The $3.9 million project will include the construction of earthen dams between the dry Aral Sea bed and Sudoche, which is becoming saltier and more oxygen-poor every year. Once completed, the dams should corral as much as 600 million cubic meters of rainwater during the fall and winter. The fresh water is expected to flush the wetlands and raise oxygen levels, improving conditions for wildlife. If the project succeeds in saving Lake Sudoche, GEF managers hope it will stimulate the local economy through increased fishing and hunting.

Project managers acknowledge, however, that the first big flush could have unintended ecological consequences, such as water temperature changes, which could in turn harm native wildlife. “The level of risk is unknown,” states a GEF report released last year. It points out, however, that “if nothing is done, Sudoche would become even more saline, the oxygen content of the waters would continue to drop, and the wetlands would lose much of [their] biodiversity and fish life.” Adds Micklin, “It's hard to see how the project would make things worse.”

The human dimension. As engineers and agronomists try to improve water management and stem the environmental destruction, organizations like DWB are focusing on human health. In one project, DWB staff members are collaborating with Muynak doctors to improve drug therapies at a local tuberculosis (TB) clinic. “We're building a brand-new dispensary,” says DWB doctor Darin Portnoy. “They just didn't have any money to do something like this.” Karakalpak officials welcome the foreign intervention. “We might not be able to save the Aral Sea,” says health minister Babanazarov. “But we may be able to save the people living around it.”

Karakalpakstan has dire health problems besides TB—rampant anemia and high infant mortality rates, for example—that also beg for resources. DWB epidemiologist Joost van der Meer is trying to ascertain the causes. “I'd bet on the toxic dust storms,” he says. In Nukus, the frequency of major dust storms has increased from about one storm every 5 years in the 1950s to about five a year, says Kamalov. Toxic dust storms, van der Meer says, “are the one thing you can't find anywhere else.” But few data exist on the dust's constituents. “I'm not sure of any reliable chemical analysis,” says Ross Upshur of McMaster University in Ontario, who has analyzed the scant Aral health data. “This is one of the key areas for initial research.”

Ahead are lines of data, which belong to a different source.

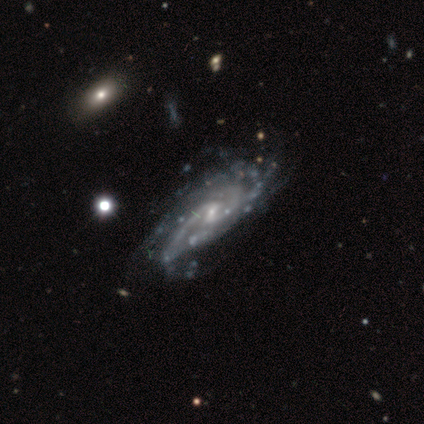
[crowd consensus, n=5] Morphology: type=featured or disk (80%); edge-on=no (100%); bar=weak (75%); spiral arms=yes (100%); winding=medium (75%); arm count=can't tell (75%); bulge=small (75%); merging=none (75%).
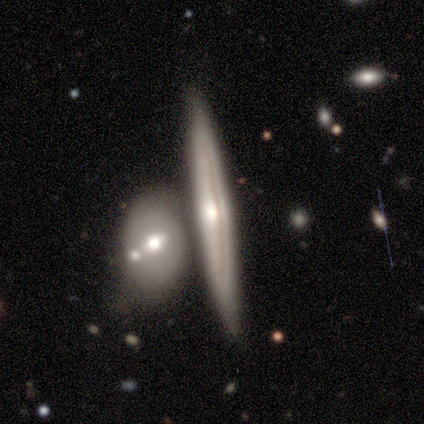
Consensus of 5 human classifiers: A featured or disk galaxy (100%) viewed edge-on (100%) with a rounded central bulge (80%). Merging: none (80%).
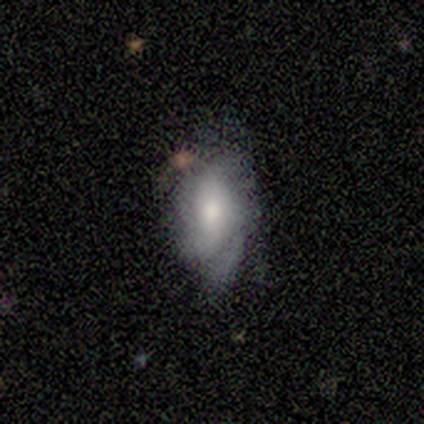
A featured or disk galaxy (60%) with a weak bar (67%), tight (33%, tied with medium and loose) spiral arms (100%) and a moderate central bulge (100%).

Vote fractions:
- Smooth or featured? featured or disk: 60% / smooth: 40% / star or artifact: 0%
- Edge-on disk? no: 100% / yes: 0%
- Bar? weak: 67% / no: 33% / strong: 0%
- Spiral arms? yes: 100% / no: 0%
- Spiral winding? tight: 33% (tied) / medium: 33% (tied) / loose: 33% (tied)
- Spiral arm count? can't tell: 67% / 1: 33% / 2: 0% / 3: 0% / 4: 0% / more than 4: 0%
- Bulge size? moderate: 100% / dominant: 0% / large: 0% / small: 0% / none: 0%
- Merging? minor disturbance: 80% / none: 20% / major disturbance: 0% / merger: 0%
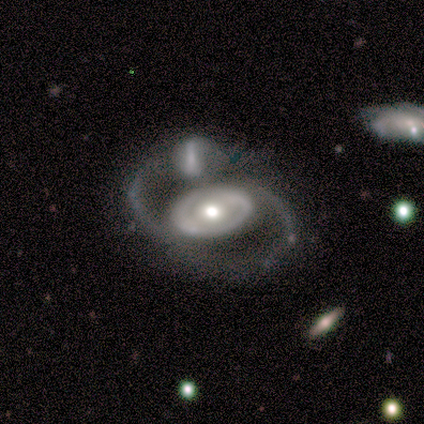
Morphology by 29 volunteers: Volunteers were most divided on "spiral winding": medium: 50%, loose: 38%, tight: 12%. Remaining: edge-on disk — no (100%); smooth or featured — featured or disk (90%); spiral arm count — 2 (88%); bulge size — moderate (85%); bar — no (77%); spiral arms — yes (62%); merging — merger (38%).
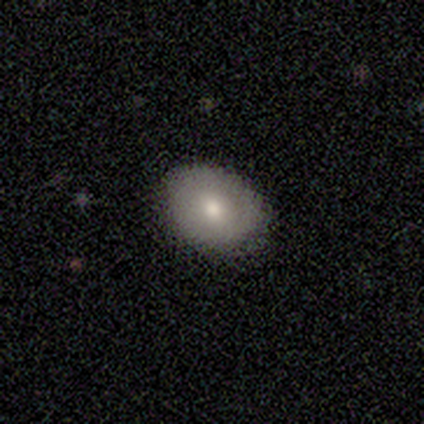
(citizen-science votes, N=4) This appears to be a smooth galaxy with no disk features (50%, tied with featured or disk) that is in between round and cigar-shaped (100%). Merging: none (100%).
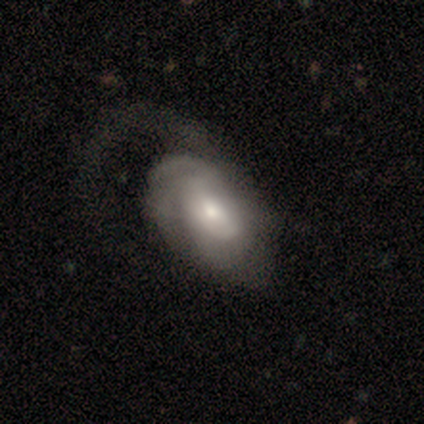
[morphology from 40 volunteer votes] Overall: featured or disk (62%; smooth 30%). Edge-on disk: no (100%). Bar: no (56%; weak 40%). Spiral arms: yes (92%). Spiral arm count: can't tell (48%; 1 17%). Spiral winding: tight (48%; medium 39%). Bulge size: moderate (56%; small 40%). Merging: major disturbance (59%).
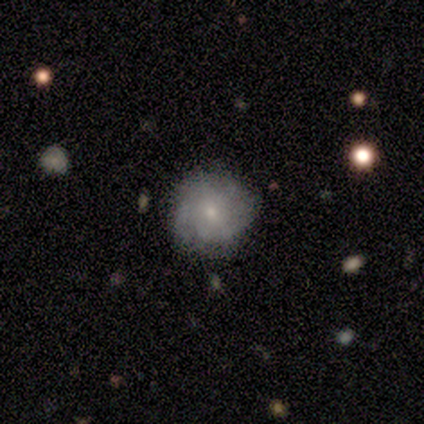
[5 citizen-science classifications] Overall: smooth (80%). How rounded: round (100%). Merging: none (100%).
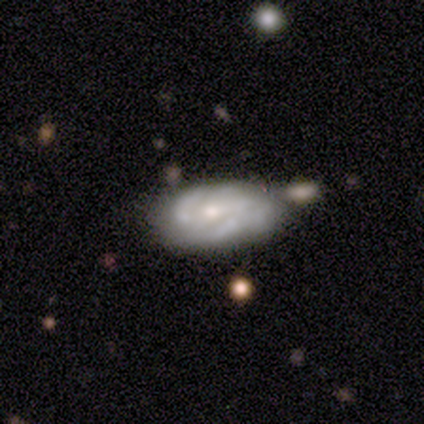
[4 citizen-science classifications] smooth-or-featured: featured or disk: 100% | smooth: 0% | star or artifact: 0%
  disk-edge-on: no: 100% | yes: 0%
    bar: weak: 50% (tied) | no: 50% (tied) | strong: 0%
    has-spiral-arms: yes: 75% | no: 25%
      spiral-winding: tight: 67% | loose: 33% | medium: 0%
      spiral-arm-count: 2: 67% | can't tell: 33% | 1: 0% | 3: 0% | 4: 0% | more than 4: 0%
    bulge-size: small: 75% | moderate: 25% | dominant: 0% | large: 0% | none: 0%
  merging: none: 50% | minor disturbance: 25% | merger: 25% | major disturbance: 0%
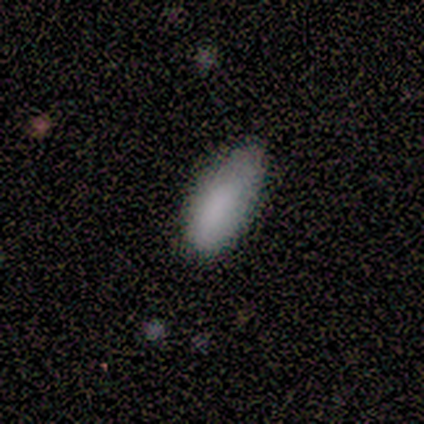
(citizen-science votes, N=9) Smooth or featured: smooth — 100%
How rounded: in between — 78% (cigar-shaped — 22%)
Merging: none — 67% (minor disturbance — 22%)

Van der Meer acknowledges that it will take a lot of outside help to get to the bottom of the region's health woes. “We have no capacity to do this ourselves,” in either labor or lab facilities, he says. Local experts are also appealing for foreign partners. Thus van der Meer hopes to become a matchmaker of sorts, hooking up Western and Uzbek scientists for projects on everything from tracking disease rates to probing the dust's toxicity. What the Karakalpak researchers lack in data or equipment, however, they compensate for in access to a unique research site. As Kabulov points out, “There's no experience for science around the world in which a whole sea has disappeared.”